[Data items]
■ ■ ■ ■ ■
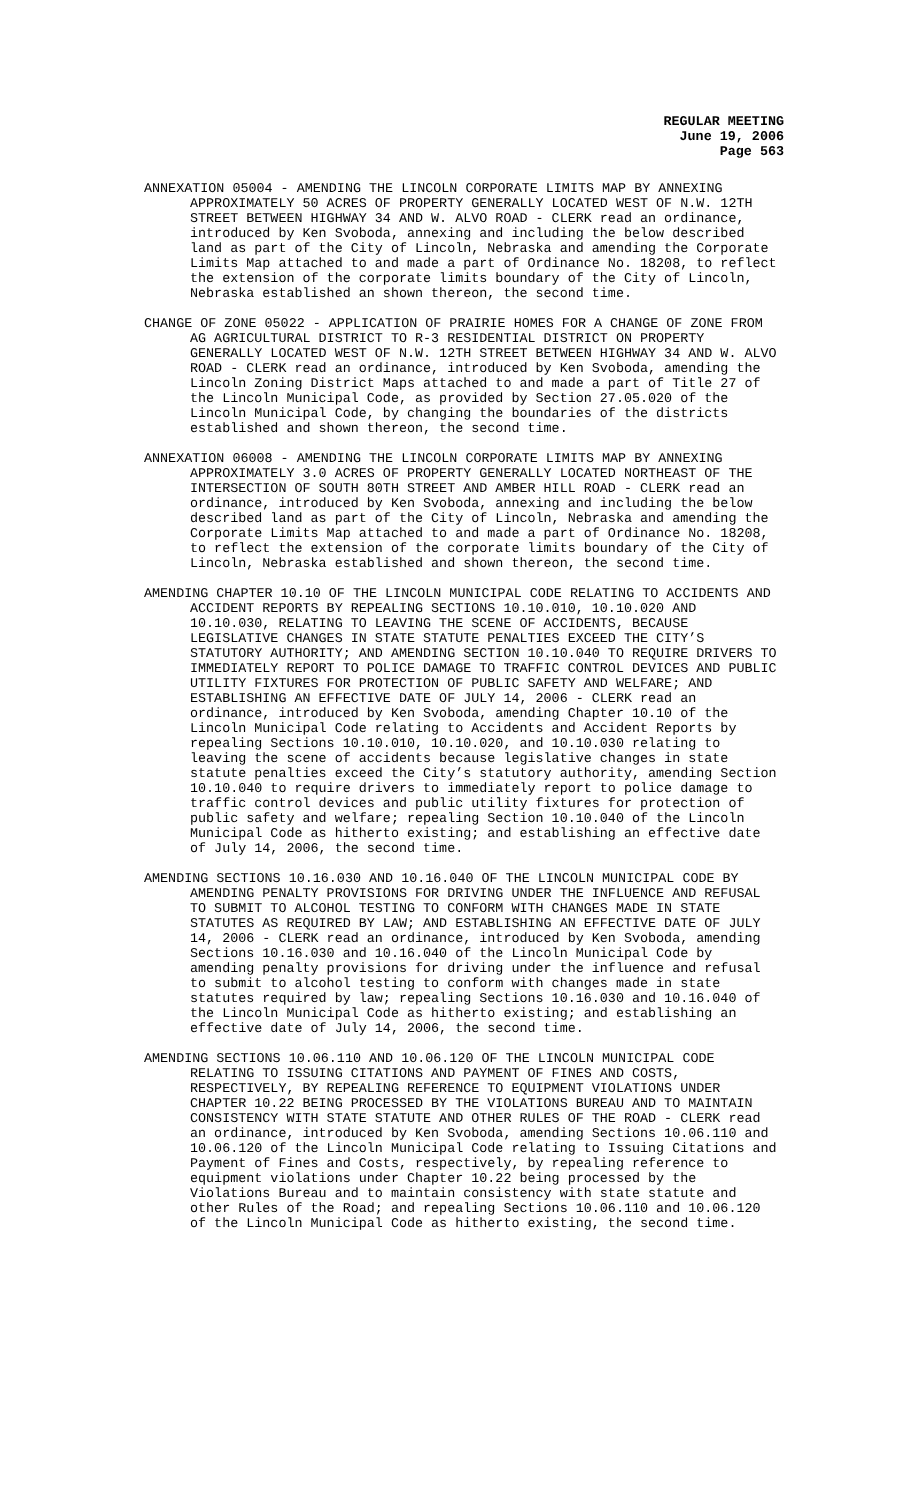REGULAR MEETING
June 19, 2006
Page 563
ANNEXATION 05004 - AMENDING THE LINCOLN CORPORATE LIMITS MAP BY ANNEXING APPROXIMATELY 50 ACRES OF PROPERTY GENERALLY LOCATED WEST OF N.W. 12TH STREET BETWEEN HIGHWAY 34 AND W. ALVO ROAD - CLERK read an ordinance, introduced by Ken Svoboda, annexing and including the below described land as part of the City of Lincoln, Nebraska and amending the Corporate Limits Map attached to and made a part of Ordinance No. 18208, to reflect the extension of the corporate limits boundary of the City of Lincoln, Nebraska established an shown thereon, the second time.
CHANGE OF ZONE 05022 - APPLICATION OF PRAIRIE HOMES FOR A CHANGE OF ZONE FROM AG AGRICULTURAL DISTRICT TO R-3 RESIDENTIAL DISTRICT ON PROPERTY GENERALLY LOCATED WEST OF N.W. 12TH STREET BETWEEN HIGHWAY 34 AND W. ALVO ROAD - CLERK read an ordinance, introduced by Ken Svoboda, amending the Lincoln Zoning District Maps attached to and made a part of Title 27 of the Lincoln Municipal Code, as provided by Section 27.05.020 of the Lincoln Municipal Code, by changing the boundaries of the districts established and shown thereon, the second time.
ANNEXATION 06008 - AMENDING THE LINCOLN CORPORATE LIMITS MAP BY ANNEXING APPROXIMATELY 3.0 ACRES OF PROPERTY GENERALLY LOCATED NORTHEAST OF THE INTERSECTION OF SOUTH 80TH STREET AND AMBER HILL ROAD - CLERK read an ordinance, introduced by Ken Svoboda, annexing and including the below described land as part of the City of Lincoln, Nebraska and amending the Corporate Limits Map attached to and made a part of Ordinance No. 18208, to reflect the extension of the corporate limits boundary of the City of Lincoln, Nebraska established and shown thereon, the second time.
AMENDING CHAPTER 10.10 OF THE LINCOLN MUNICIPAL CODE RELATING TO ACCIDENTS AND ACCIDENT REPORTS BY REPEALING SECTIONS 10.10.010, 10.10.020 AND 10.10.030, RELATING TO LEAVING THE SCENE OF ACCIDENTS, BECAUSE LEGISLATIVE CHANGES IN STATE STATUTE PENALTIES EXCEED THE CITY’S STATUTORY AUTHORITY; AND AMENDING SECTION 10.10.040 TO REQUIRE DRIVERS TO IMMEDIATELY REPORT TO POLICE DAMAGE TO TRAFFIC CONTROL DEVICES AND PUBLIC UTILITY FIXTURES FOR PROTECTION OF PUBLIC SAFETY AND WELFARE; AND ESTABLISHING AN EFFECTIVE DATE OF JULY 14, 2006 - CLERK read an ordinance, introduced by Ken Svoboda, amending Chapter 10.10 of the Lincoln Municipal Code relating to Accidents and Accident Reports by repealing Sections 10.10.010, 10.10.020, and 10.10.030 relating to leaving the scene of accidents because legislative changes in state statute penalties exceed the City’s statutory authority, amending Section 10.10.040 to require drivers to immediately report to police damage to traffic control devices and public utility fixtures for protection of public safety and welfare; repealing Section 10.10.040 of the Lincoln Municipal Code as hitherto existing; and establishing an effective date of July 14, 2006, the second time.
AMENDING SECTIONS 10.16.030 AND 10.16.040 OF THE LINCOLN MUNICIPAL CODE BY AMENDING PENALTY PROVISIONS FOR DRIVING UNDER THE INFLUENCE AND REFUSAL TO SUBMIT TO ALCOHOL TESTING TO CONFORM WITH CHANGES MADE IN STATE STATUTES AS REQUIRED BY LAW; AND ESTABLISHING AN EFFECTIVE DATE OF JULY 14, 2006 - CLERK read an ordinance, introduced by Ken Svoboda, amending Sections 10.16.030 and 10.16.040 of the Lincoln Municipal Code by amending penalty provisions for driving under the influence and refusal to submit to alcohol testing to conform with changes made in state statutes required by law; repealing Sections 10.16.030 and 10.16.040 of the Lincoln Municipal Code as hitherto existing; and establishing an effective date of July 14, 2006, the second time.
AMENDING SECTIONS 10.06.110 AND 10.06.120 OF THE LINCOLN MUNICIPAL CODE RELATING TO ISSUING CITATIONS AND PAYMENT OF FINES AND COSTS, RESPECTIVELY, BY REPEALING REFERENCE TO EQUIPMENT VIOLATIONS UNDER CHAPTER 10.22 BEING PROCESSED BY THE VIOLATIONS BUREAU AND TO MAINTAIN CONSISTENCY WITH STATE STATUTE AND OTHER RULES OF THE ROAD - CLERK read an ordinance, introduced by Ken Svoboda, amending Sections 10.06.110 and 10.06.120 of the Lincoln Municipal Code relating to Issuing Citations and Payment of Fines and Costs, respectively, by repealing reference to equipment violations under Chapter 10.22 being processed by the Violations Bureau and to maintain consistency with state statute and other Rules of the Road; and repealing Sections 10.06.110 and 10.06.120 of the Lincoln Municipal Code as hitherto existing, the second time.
■ ■ ■ ■ ■
» **What this task involves**
Excluding the images, return each record above precisely as written.

» **Solution for this problem**
REGULAR MEETING
June 19, 2006
Page 563
ANNEXATION 05004 - AMENDING THE LINCOLN CORPORATE LIMITS MAP BY ANNEXING APPROXIMATELY 50 ACRES OF PROPERTY GENERALLY LOCATED WEST OF N.W. 12TH STREET BETWEEN HIGHWAY 34 AND W. ALVO ROAD - CLERK read an ordinance, introduced by Ken Svoboda, annexing and including the below described land as part of the City of Lincoln, Nebraska and amending the Corporate Limits Map attached to and made a part of Ordinance No. 18208, to reflect the extension of the corporate limits boundary of the City of Lincoln, Nebraska established an shown thereon, the second time.
CHANGE OF ZONE 05022 - APPLICATION OF PRAIRIE HOMES FOR A CHANGE OF ZONE FROM AG AGRICULTURAL DISTRICT TO R-3 RESIDENTIAL DISTRICT ON PROPERTY GENERALLY LOCATED WEST OF N.W. 12TH STREET BETWEEN HIGHWAY 34 AND W. ALVO ROAD - CLERK read an ordinance, introduced by Ken Svoboda, amending the Lincoln Zoning District Maps attached to and made a part of Title 27 of the Lincoln Municipal Code, as provided by Section 27.05.020 of the Lincoln Municipal Code, by changing the boundaries of the districts established and shown thereon, the second time.
ANNEXATION 06008 - AMENDING THE LINCOLN CORPORATE LIMITS MAP BY ANNEXING APPROXIMATELY 3.0 ACRES OF PROPERTY GENERALLY LOCATED NORTHEAST OF THE INTERSECTION OF SOUTH 80TH STREET AND AMBER HILL ROAD - CLERK read an ordinance, introduced by Ken Svoboda, annexing and including the below described land as part of the City of Lincoln, Nebraska and amending the Corporate Limits Map attached to and made a part of Ordinance No. 18208, to reflect the extension of the corporate limits boundary of the City of Lincoln, Nebraska established and shown thereon, the second time.
AMENDING CHAPTER 10.10 OF THE LINCOLN MUNICIPAL CODE RELATING TO ACCIDENTS AND ACCIDENT REPORTS BY REPEALING SECTIONS 10.10.010, 10.10.020 AND 10.10.030, RELATING TO LEAVING THE SCENE OF ACCIDENTS, BECAUSE LEGISLATIVE CHANGES IN STATE STATUTE PENALTIES EXCEED THE CITY’S STATUTORY AUTHORITY; AND AMENDING SECTION 10.10.040 TO REQUIRE DRIVERS TO IMMEDIATELY REPORT TO POLICE DAMAGE TO TRAFFIC CONTROL DEVICES AND PUBLIC UTILITY FIXTURES FOR PROTECTION OF PUBLIC SAFETY AND WELFARE; AND ESTABLISHING AN EFFECTIVE DATE OF JULY 14, 2006 - CLERK read an ordinance, introduced by Ken Svoboda, amending Chapter 10.10 of the Lincoln Municipal Code relating to Accidents and Accident Reports by repealing Sections 10.10.010, 10.10.020, and 10.10.030 relating to leaving the scene of accidents because legislative changes in state statute penalties exceed the City’s statutory authority, amending Section 10.10.040 to require drivers to immediately report to police damage to traffic control devices and public utility fixtures for protection of public safety and welfare; repealing Section 10.10.040 of the Lincoln Municipal Code as hitherto existing; and establishing an effective date of July 14, 2006, the second time.
AMENDING SECTIONS 10.16.030 AND 10.16.040 OF THE LINCOLN MUNICIPAL CODE BY AMENDING PENALTY PROVISIONS FOR DRIVING UNDER THE INFLUENCE AND REFUSAL TO SUBMIT TO ALCOHOL TESTING TO CONFORM WITH CHANGES MADE IN STATE STATUTES AS REQUIRED BY LAW; AND ESTABLISHING AN EFFECTIVE DATE OF JULY 14, 2006 - CLERK read an ordinance, introduced by Ken Svoboda, amending Sections 10.16.030 and 10.16.040 of the Lincoln Municipal Code by amending penalty provisions for driving under the influence and refusal to submit to alcohol testing to conform with changes made in state statutes required by law; repealing Sections 10.16.030 and 10.16.040 of the Lincoln Municipal Code as hitherto existing; and establishing an effective date of July 14, 2006, the second time.
AMENDING SECTIONS 10.06.110 AND 10.06.120 OF THE LINCOLN MUNICIPAL CODE RELATING TO ISSUING CITATIONS AND PAYMENT OF FINES AND COSTS, RESPECTIVELY, BY REPEALING REFERENCE TO EQUIPMENT VIOLATIONS UNDER CHAPTER 10.22 BEING PROCESSED BY THE VIOLATIONS BUREAU AND TO MAINTAIN CONSISTENCY WITH STATE STATUTE AND OTHER RULES OF THE ROAD - CLERK read an ordinance, introduced by Ken Svoboda, amending Sections 10.06.110 and 10.06.120 of the Lincoln Municipal Code relating to Issuing Citations and Payment of Fines and Costs, respectively, by repealing reference to equipment violations under Chapter 10.22 being processed by the Violations Bureau and to maintain consistency with state statute and other Rules of the Road; and repealing Sections 10.06.110 and 10.06.120 of the Lincoln Municipal Code as hitherto existing, the second time.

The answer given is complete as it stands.